Why did I feel guilty? He only wanted to help and I made him leave. Was I being to harsh?

"I'm going for a smoke" My dad grunted kissing the side of my head before leaving.

"Why didn't anyone tell me he used to be apart of this club?" I asked Jared. My mind was still blown by this.

"Used to be Ava, let's just leave it at that".

"It all makes sense now" I whispered more to myself. "I now get why he hates him but what I don't get is why he went to prison for something he didn't do".

"He fucked up Ava, he took the blame willingly. Nate and Blaze used to be closer than me and Blaze. You could see how close they were, the bond of true brothers. Blaze always looked up to Nate and that's what fucked him. He got jailed and Nate left him high and dry".

If I didn't know Jared I would say he was lying. It's hard to believe Blaze and Nate ever being close. I couldn't wrap my head around the whole thing.

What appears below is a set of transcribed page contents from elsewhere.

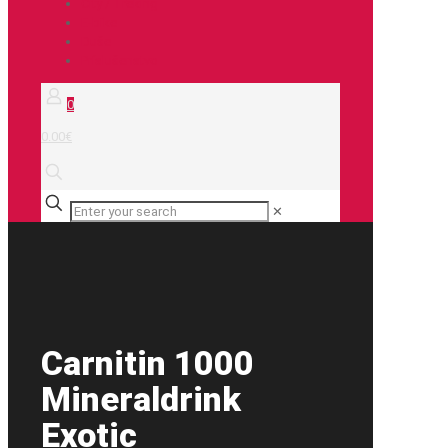
City / Treking
E-bike
Duše
Príslušenstvo
0
0.00€
✕
Carnitin 1000
Mineraldrink
Exotic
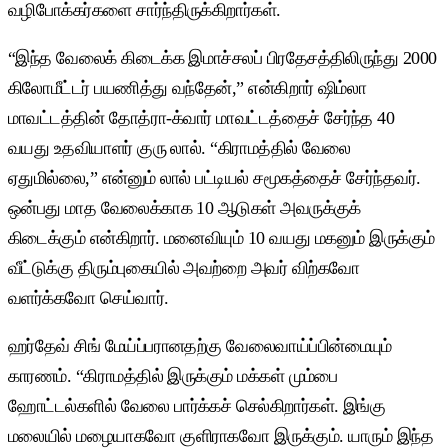
வழிபோக்கர்களை சார்ந்திருக்கிறார்கள்.
“இந்த வேலைக் கிடைக்க இமாச்சலப் பிரதேசத்திலிருந்து 2000
கிலோமீட்டர் பயணித்து வந்தேன்,” என்கிறார் ஷிம்லா
மாவட்டத்தின் தோத்ரா-க்வார் மாவட்டத்தைச் சேர்ந்த 40
வயது உதவியாளர் குரு லால். “கிராமத்தில் வேலை
ஏதுமில்லை,” என்னும் லால் பட்டியல் சமூகத்தைச் சேர்ந்தவர்.
ஒன்பது மாத வேலைக்காக 10 ஆடுகள் அவருக்குக்
கிடைக்கும் என்கிறார். மனைவியும் 10 வயது மகனும் இருக்கும்
வீட்டுக்கு திரும்புகையில் அவற்றை அவர் விற்கவோ
வளர்க்கவோ செய்வார்.
ஹர்தேவ் சிங் மேய்ப்பரானதற்கு வேலைவாய்ப்பின்மையும்
காரணம். “கிராமத்தில் இருக்கும் மக்கள் மும்பை
ஹோட்டல்களில் வேலை பார்க்கச் செல்கிறார்கள். இங்கு
மலையில் மழையாகவோ குளிராகவோ இருக்கும். யாரும் இந்த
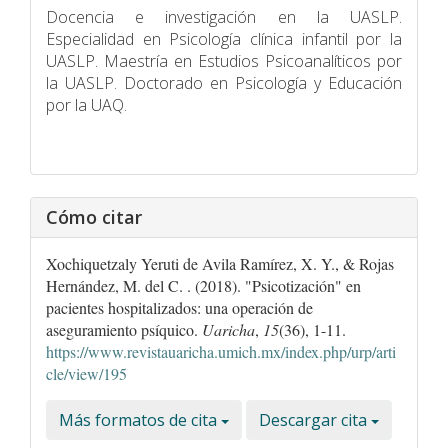
Docencia e investigación en la UASLP.
Especialidad en Psicología clí­nica infantil por la
UASLP. Maestrí­a en Estudios Psicoanalíticos por
la UASLP. Doctorado en Psicologí­a y Educación
por la UAQ.
Cómo citar
Xochiquetzaly Yeruti de Avila Ramírez, X. Y., & Rojas
Hernández, M. del C. . (2018). "Psicotización" en
pacientes hospitalizados: una operación de
aseguramiento psíquico.
Uaricha
,
15
(36), 1-11.
https://www.revistauaricha.umich.mx/index.php/urp/arti
cle/view/195
Más formatos de cita
Descargar cita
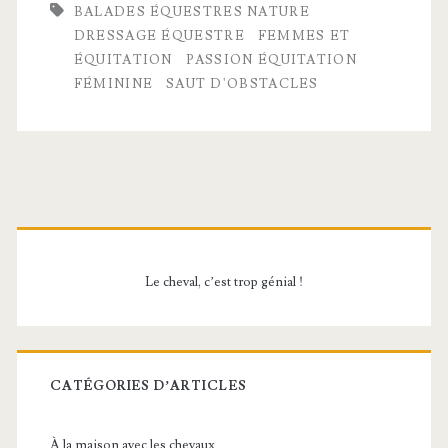
BALADES ÉQUESTRES NATURE
avec
DRESSAGE ÉQUESTRE
FEMMES ET
ÉQUITATION
PASSION ÉQUITATION
dressage,
FÉMININE
SAUT D'OBSTACLES
saut
d’obstacles
et
Barre
balades
équestres
latérale
nature
Le cheval, c’est trop génial !
principale
CATÉGORIES D’ARTICLES
À la maison avec les chevaux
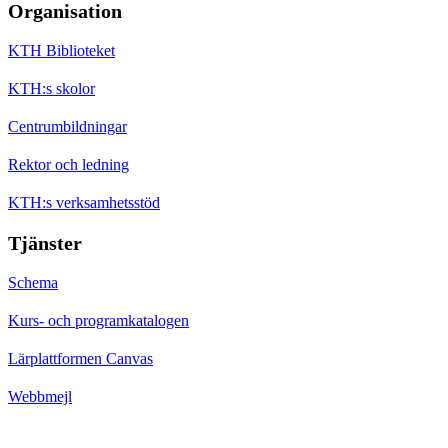
Organisation
KTH Biblioteket
KTH:s skolor
Centrumbildningar
Rektor och ledning
KTH:s verksamhetsstöd
Tjänster
Schema
Kurs- och programkatalogen
Lärplattformen Canvas
Webbmejl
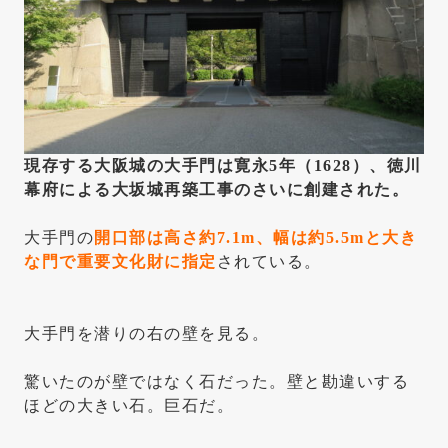
現存する大阪城の大手門は寛永5年（1628）、徳川
幕府による大坂城再築工事のさいに創建された。
大手門の
開口部は高さ約7.1m、幅は約5.5mと大き
な門で重要文化財に指定
されている。
大手門を潜りの右の壁を見る。
驚いたのが壁ではなく石だった。壁と勘違いする
ほどの大きい石。巨石だ。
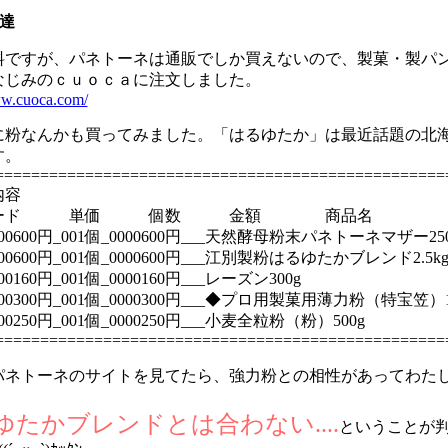
達
料ですが、パネトーネは通販でしか買えないので、製菓・製パ
なじみのｃｕｏｃａに注文しました。
ww.cuoca.com/
に粉なんかも買ってみました。「はるゆたか」は最近話題の北
す。
==================================================
内容
コード 単価 個数 金額 商品名
1_00600円_001個_0000600円___天然酵母粉末パネトーネマザー25
2_00600円_001個_0000600円___江別製粉はるゆたかブレンド2.5k
_00160円_001個_0000160円___レーズン300g
7_00300円_001個_0000300円___◆プロ用製菓用薄力粉（特宝笠）1
7_00250円_001個_0000250円___小麦全粒粉（粉）500g
==================================================
パネトーネのサイトを見てたら、強力粉との相性があってわた
ゆたかブレンドとは合わない....
ということが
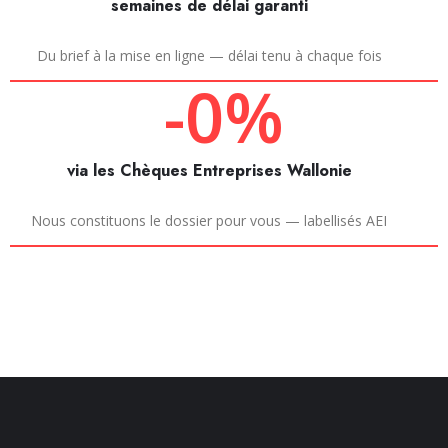
semaines de délai garanti
Du brief à la mise en ligne — délai tenu à chaque fois
-
0
%
via les Chèques Entreprises Wallonie
Nous constituons le dossier pour vous — labellisés AEI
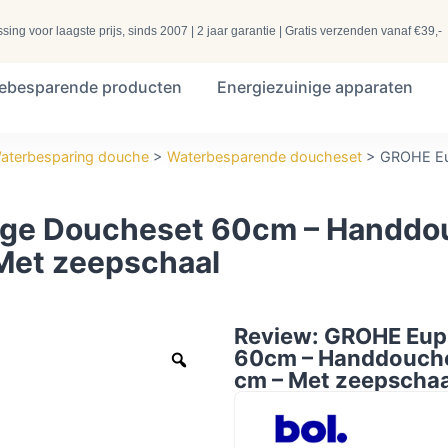
ng voor laagste prijs, sinds 2007 | 2 jaar garantie | Gratis verzenden vanaf €39,-
iebesparende producten
Energiezuinige apparaten
aterbesparing douche
>
Waterbesparende doucheset
>
GROHE Eu
ge Doucheset 60cm – Handdou
Met zeepschaal
Review: GROHE Eup
60cm – Handdouche
cm – Met zeepschaa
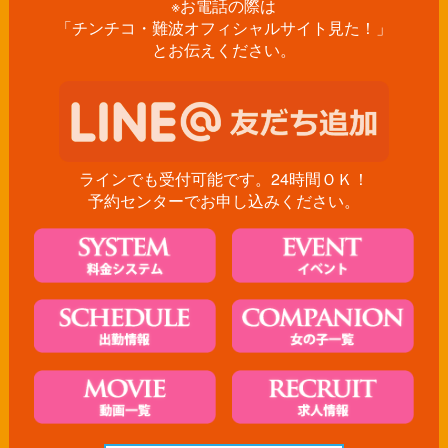
※お電話の際は
「チンチコ・難波オフィシャルサイト見た！」
とお伝えください。
ラインでも受付可能です。24時間ＯＫ！
予約センターでお申し込みください。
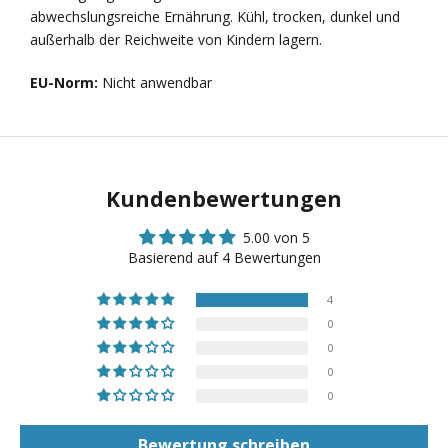
abwechslungsreiche Ernährung. Kühl, trocken, dunkel und
außerhalb der Reichweite von Kindern lagern.
EU-Norm:
Nicht anwendbar
Kundenbewertungen
5.00 von 5
Basierend auf 4 Bewertungen
4
0
0
0
0
Bewertung schreiben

"I need him to wake up Jared" I had to change the subject. "What if he doesn't wake up?".

"Stop getting yourself worked up Ava. He'll wake up because he's fucking Blaze and he knows you're fighting for him just as much as him. You need a good nights sleep and some well needed rest".

Not this again.

"I'm fine with sleeping here. I've done it for the last few months. I'm not leaving him Jared I'm just not". And yes my emotions had got the better of me yet again.

"Just try and get some sleep" And then he left us alone. I knew Jared didn't do well with tears. I knew it made him feel awkward.